*WORK REQUEST*
Transcribe everything in the listing below exactly, except the pictures.

*AVAILABLE DATA*
§ §
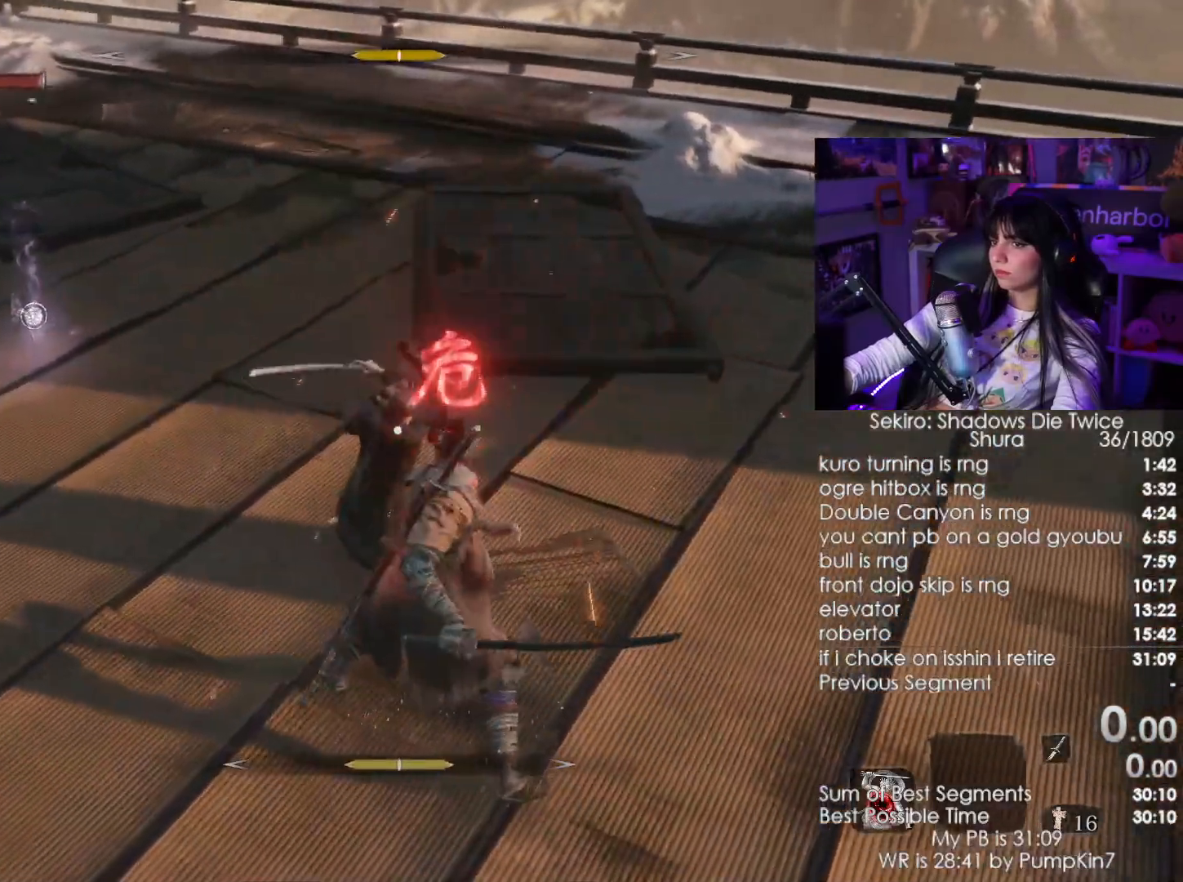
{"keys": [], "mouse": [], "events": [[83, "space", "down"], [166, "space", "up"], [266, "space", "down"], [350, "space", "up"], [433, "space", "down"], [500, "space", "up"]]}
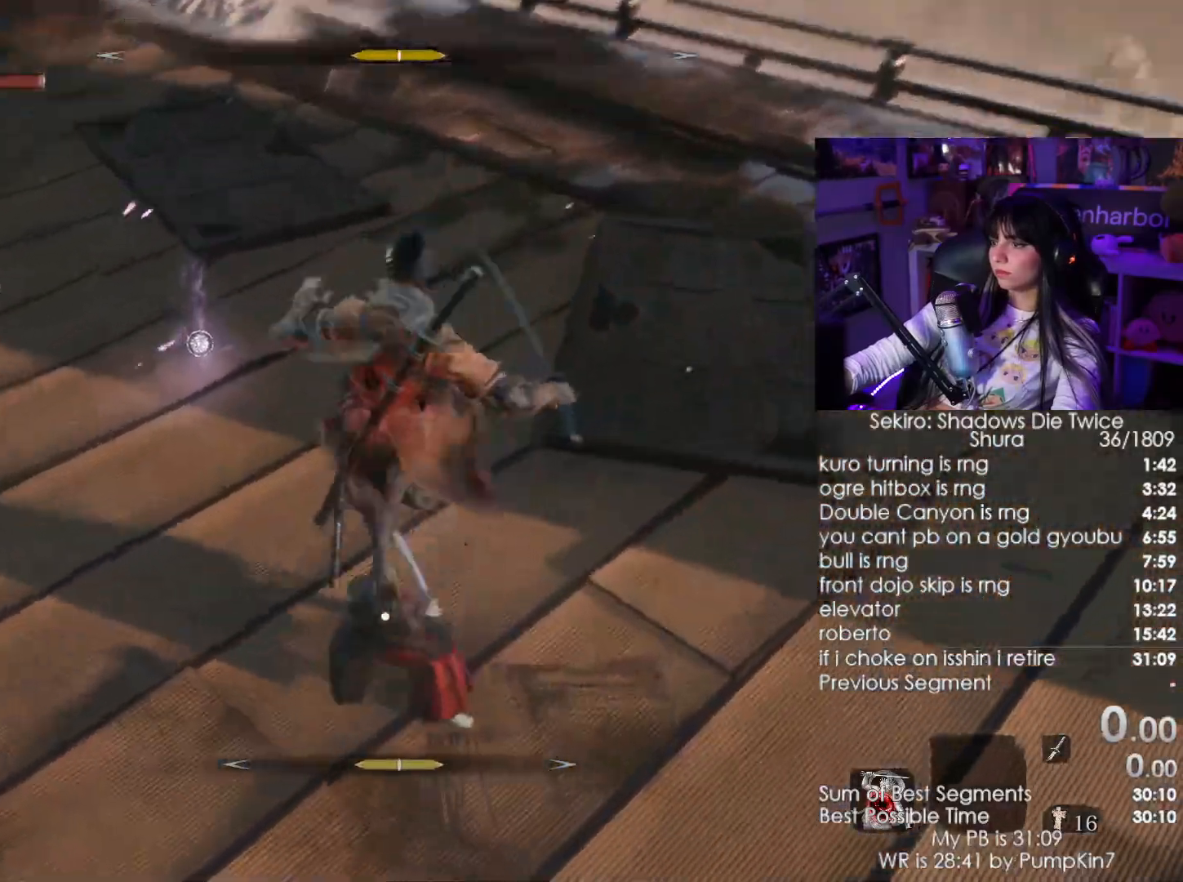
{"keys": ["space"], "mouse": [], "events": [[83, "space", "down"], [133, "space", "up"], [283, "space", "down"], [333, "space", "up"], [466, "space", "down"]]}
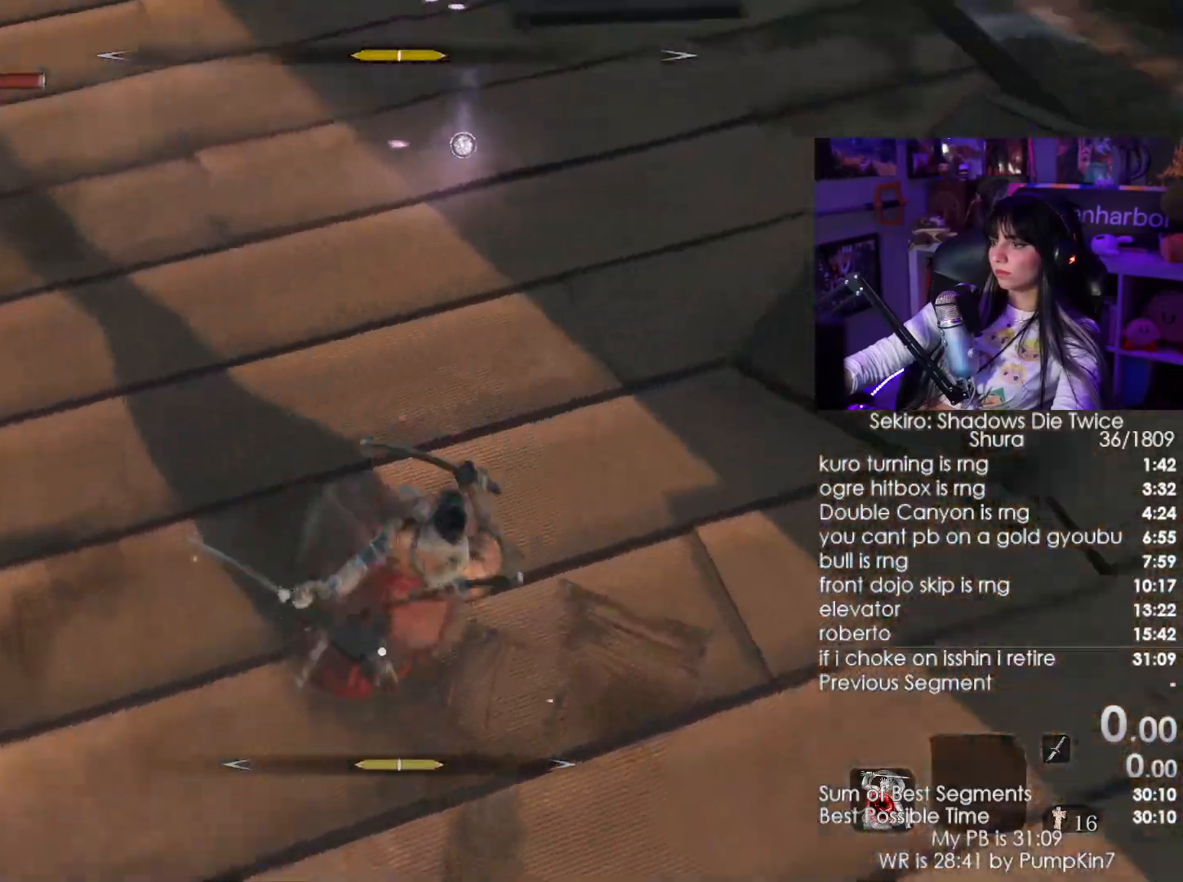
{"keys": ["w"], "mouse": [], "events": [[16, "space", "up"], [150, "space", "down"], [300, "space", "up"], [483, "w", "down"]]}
§ §
*SOLVED PROBLEM*
{"keys": [], "mouse": [], "events": [[83, "space", "down"], [166, "space", "up"], [266, "space", "down"], [350, "space", "up"], [433, "space", "down"], [500, "space", "up"]]}
{"keys": ["space"], "mouse": [], "events": [[83, "space", "down"], [133, "space", "up"], [283, "space", "down"], [333, "space", "up"], [466, "space", "down"]]}
{"keys": ["w"], "mouse": [], "events": [[16, "space", "up"], [150, "space", "down"], [300, "space", "up"], [483, "w", "down"]]}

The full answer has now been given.